Comparing Nokia’s RAW and JPG formats
Most of the time I’m quite happy to use the JPGs my smartphone saves. The quality is pretty good, something Nokia has always been known for. It uses a decent Zeiss lens and has a large image sensor behind it. The image is captured, data is saved and a JPG assembled ready to be transferred to Google Photos the next time I connect to WiFi.
Occasionally I like to play around with the RAW file, just as I do with my FujiFilm digital camera. A RAW file contains the data the sensor captured as the image was taken. Unlike a JPG, the data hasn’t been processed, which means you get to see what the camera saw.
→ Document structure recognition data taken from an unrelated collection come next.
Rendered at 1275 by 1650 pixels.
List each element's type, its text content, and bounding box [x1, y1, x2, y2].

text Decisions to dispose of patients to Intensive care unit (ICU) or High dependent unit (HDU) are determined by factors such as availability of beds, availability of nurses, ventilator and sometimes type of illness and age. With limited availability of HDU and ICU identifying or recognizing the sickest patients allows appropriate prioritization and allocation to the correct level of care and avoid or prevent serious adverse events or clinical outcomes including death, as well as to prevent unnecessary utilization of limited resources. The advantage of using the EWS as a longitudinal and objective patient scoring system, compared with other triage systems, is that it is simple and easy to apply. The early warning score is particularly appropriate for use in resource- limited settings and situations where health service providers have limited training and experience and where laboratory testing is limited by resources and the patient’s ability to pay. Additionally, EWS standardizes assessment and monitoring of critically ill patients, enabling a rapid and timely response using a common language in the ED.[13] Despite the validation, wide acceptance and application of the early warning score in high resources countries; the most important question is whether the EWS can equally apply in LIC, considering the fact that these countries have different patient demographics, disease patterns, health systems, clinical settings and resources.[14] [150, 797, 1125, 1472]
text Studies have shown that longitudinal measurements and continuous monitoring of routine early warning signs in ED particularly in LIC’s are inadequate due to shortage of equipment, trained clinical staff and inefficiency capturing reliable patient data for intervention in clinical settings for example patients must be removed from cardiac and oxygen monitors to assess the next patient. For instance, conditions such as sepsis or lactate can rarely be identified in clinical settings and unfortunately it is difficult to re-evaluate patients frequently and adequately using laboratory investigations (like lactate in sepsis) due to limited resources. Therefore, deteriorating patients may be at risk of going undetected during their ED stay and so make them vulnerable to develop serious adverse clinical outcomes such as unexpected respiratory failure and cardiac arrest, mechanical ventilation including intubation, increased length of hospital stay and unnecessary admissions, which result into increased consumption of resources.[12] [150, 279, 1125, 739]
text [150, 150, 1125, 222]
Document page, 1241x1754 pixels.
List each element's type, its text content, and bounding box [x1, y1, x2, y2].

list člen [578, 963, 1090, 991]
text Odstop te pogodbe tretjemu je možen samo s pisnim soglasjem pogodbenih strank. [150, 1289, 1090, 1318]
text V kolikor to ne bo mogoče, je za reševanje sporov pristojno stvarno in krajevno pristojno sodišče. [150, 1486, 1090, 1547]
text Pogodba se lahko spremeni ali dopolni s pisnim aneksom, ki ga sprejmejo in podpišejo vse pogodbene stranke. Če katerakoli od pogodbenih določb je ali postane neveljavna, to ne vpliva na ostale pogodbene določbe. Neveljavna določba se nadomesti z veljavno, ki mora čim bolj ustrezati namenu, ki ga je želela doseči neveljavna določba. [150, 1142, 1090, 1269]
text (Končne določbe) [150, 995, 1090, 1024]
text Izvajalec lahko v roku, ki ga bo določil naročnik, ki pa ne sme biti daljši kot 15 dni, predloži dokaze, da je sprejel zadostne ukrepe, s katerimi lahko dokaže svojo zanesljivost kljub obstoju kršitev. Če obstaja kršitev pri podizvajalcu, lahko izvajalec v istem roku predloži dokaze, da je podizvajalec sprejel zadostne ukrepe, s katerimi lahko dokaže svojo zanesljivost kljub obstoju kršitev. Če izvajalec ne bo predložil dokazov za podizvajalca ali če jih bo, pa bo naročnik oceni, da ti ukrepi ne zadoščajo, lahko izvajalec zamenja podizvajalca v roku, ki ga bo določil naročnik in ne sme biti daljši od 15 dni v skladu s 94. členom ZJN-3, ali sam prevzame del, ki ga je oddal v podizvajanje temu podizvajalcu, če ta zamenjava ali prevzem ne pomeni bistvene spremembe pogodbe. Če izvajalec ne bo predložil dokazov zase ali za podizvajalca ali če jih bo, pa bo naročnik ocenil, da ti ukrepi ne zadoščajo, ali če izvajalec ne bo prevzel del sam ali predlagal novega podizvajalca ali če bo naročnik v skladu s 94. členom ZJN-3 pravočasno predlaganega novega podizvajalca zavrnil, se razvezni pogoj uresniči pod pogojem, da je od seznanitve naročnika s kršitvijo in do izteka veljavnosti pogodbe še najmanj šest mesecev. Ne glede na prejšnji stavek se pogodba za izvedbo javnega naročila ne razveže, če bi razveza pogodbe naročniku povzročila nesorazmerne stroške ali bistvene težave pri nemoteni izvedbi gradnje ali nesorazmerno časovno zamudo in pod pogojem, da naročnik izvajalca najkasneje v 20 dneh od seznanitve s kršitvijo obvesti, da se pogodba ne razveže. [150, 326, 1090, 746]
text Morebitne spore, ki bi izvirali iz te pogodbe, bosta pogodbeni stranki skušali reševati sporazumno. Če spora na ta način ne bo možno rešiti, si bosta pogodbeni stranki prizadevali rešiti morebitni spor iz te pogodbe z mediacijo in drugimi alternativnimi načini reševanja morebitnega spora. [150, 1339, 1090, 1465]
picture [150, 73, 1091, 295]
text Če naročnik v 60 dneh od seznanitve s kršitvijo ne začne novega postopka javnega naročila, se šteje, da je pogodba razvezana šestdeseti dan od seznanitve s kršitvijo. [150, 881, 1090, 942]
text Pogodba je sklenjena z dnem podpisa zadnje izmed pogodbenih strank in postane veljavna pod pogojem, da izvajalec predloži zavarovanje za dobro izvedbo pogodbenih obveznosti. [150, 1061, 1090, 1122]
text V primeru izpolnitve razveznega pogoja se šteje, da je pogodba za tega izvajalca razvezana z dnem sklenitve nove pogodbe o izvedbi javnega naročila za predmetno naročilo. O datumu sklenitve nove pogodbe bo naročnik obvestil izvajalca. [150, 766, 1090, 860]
Usually I don’t pay attention to the differences between the two. This time, I’d shared the Google image with my daughters, so when I saw it during a clear-out, I figured it something to take notice of.
First, this is the image as saved on Google. All I’ve done to it is resize and add my watermark.
This is close to the scene I saw. The sky’s a rich blue and the overpass has the familiar greenish paint.
Then there’s the scene recorded by the sensor.
Obviously it’s the same scene, which we’d expect. Only the colours are colder, less vibrant. There are details lost in the shadows, and details in the clouds are missing. It hints at the processing the smartphone does to turn out a decent image. Far more than my FujiFilm camera does, where the RAW files are usually close to their JPG equivalents.
What you can’t see is the size of the image. Google got a massive 8000 x 6000 pixel image. It’s bright and crisp and large enough to print to a high quality. On the other hand, the RAW image is much smaller, around 4,000 pixels on the longest side.
To be honest, this is a bit of an academic exercise. While interesting, it won’t change how I take photographs on my Nokia. The camera’s pretty good at sorting things out for me, and I know where its limits are. Then again, a greater understanding of what my camera produces offers more options.